Well known problem:
Given an infinite grid of 1 ohm risistors, what is the resistance
across a single diagonal?

Well known answer:
2/pi ohms.

Question:
Where can I find a full solution to this problem?

Lets call the resistance of the grid Req. Since the grid is infinite
you could "break off" a segment, and the resistance of the remaining
grid will still be Req. The remaining segment is in parallel with one
of the 1 ohm resistors that has been "broken off."  The equation for
reisistors R1 and R2 in parallel is: Rp = R1*R2/(R1 + R2) . There is
still a one ohm resistor from the broken-off section that is in series
with Req.

The equivalent resistance Req  can be calculated using the equation:

Req = 1 + (Req * 1)/(1+Req)
Then
Req^2 - Req - 1 = 0
Use quadratic equation to solve

To clarify: the grid in question is infinite in 2 dimensions, not just
1.  The method mentioned by scodad works fine for an infinite "ladder"
of resistors, but since the answer has a pi in it, there is no point
in looking for a solution by such a simple algebraic method in the
case of an infinite (in 2 dimensions) grid.

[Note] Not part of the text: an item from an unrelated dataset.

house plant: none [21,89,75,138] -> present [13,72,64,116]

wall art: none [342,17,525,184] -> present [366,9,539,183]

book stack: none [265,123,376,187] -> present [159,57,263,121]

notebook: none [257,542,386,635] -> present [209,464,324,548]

By full solution, do you mean across more than one node?  If so, the answer is:
R(n,n) = 2/pi * Sum{k=1...n: 1/(2*k-1)}
R(1,1) = 2/pi
R(2,2) = 2/pi * (1 + 1/3)
R(3,3) = 2/pi * (1 + 1/3 + 1/5)

the derivation of this can be found among the following

http://mathquest.com/discuss/sci.math/a/m/277937/277940
 (with embedded links)

Other links...
http://hilbert.dartmouth.edu/~doyle/docs/net/net/net.html#thomasseninfinite
 (with embedded links)

Comments on a three dimensional grid...
http://mathforum.org/discuss/sci.math/m/193340/193357

A current link showing the integral solution for one 2D case

http://www.geocities.com/frooha/grid/node2.html